UNITED STATES SECURITIES AND EXCHANGE COMMISSION
LITIGATION RELEASE NO. 17548 / June 10, 2002
SECURITIES AND EXCHANGE COMMISSION V. WESTSHORE AGENCY OF MICHIGAN, ET AL., CIVIL ACTION NUMBER CIV-H-00-1827 (USDC/Southern District of Texas).
The Commission announced a settlement today in a nationwide ponzi scheme in which over $13.5 million was raised from 140 mostly elderly Texas investors. Under the terms of the settlement, defendants Edward Neel Cox, Billy Wayne Sparkman, Joseph Lee Covington, Charles Frederick Johnson, Stephen T. Hoyl, Danny R. Mayfield, Randy J. Post and Benny Armond Sides, agreed to a permanent injunction against future violations of the securities laws. Previously, in a South Carolina criminal proceeding, all were ordered to disgorge commissions each received from their participation in the ponzi scheme. The Commission decided not to seek a civil penalty against Cox, Sparkman, Covington, Hoyl, Post and Sides based upon their sworn representations regarding financial status in documents submitted to the Commission. Johnson consented to pay a penalty of $10,000. The Commission decided not to seek the imposition of a civil monetary penalty against Mayfield because of his significant cooperation with the Commission and his efforts to help his clients who were victimized by the ponzi scheme.
In its civil action, the Commission alleged that defendants sold promissory notes issued by Chemical Trust, a purported business trust, as part of a nationwide ponzi scheme. The promissory notes were claimed to be secured by surety bonds issued by United States Guarantee Corporation, an Arizona based surety company. In reality, the control persons behind Chemical Trust were diverting investor funds to their own use and the surety company was being run by a convicted felon and held no assets with which to secure the promissory notes. The Commission alleged that the defendants were in a position to learn of the issuer's fraudulent scheme, but failed to conduct any meaningful due diligence before selling the securities to their insurance clients. The Commission further alleged the defendants made fraudulent statements in connection with the sale of the Chemical Trust promissory notes and acted as unregistered brokers.

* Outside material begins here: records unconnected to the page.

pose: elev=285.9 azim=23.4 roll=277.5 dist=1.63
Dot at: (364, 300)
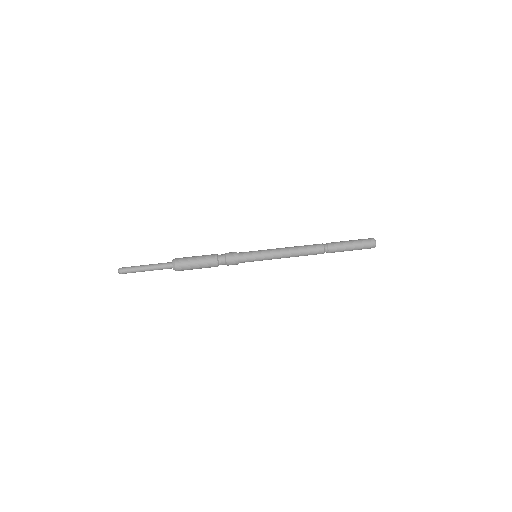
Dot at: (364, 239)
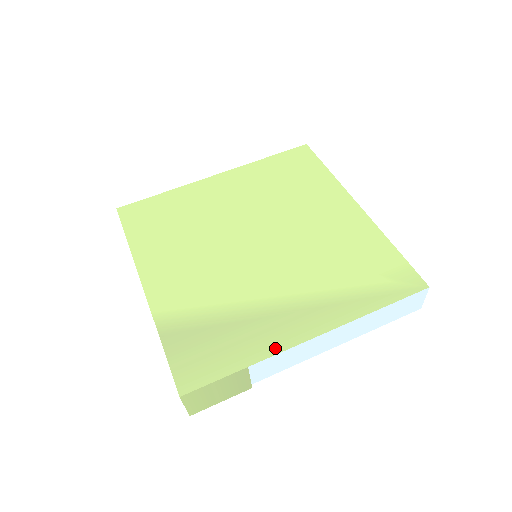
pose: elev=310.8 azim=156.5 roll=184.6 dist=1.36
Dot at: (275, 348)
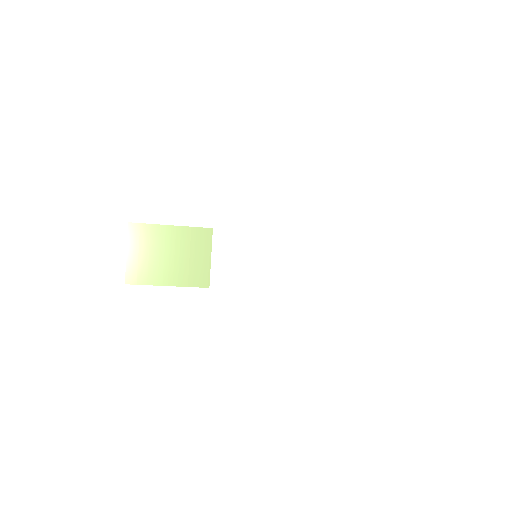
Dot at: (248, 231)
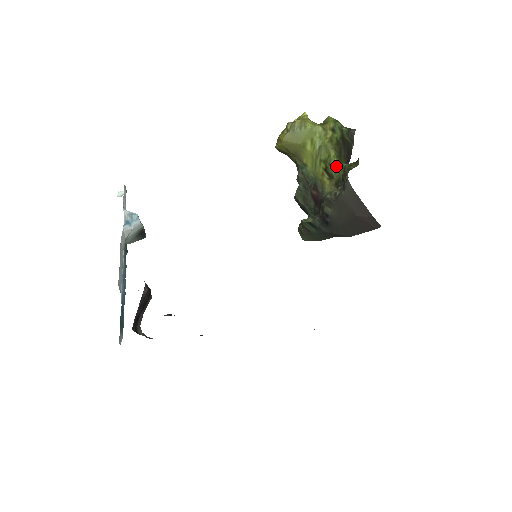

The defendants consented, without admitting or denying the allegations in the complaint, to the entry of a final judgment permanently enjoining each from future violations of Sections 5(a), 5(c) and 17(a) of the Securities Act of 1933 and Sections 10(b) and 15(a) of the Securities Exchange Act of 1934 and Rule 10b-5 thereunder. In addition, Cox, Sparkman and Covington consented to the entry of an administrative order barring each from association with any broker or dealer while the remaining respondents consented to a twelve-month suspension from association with any broker or dealer.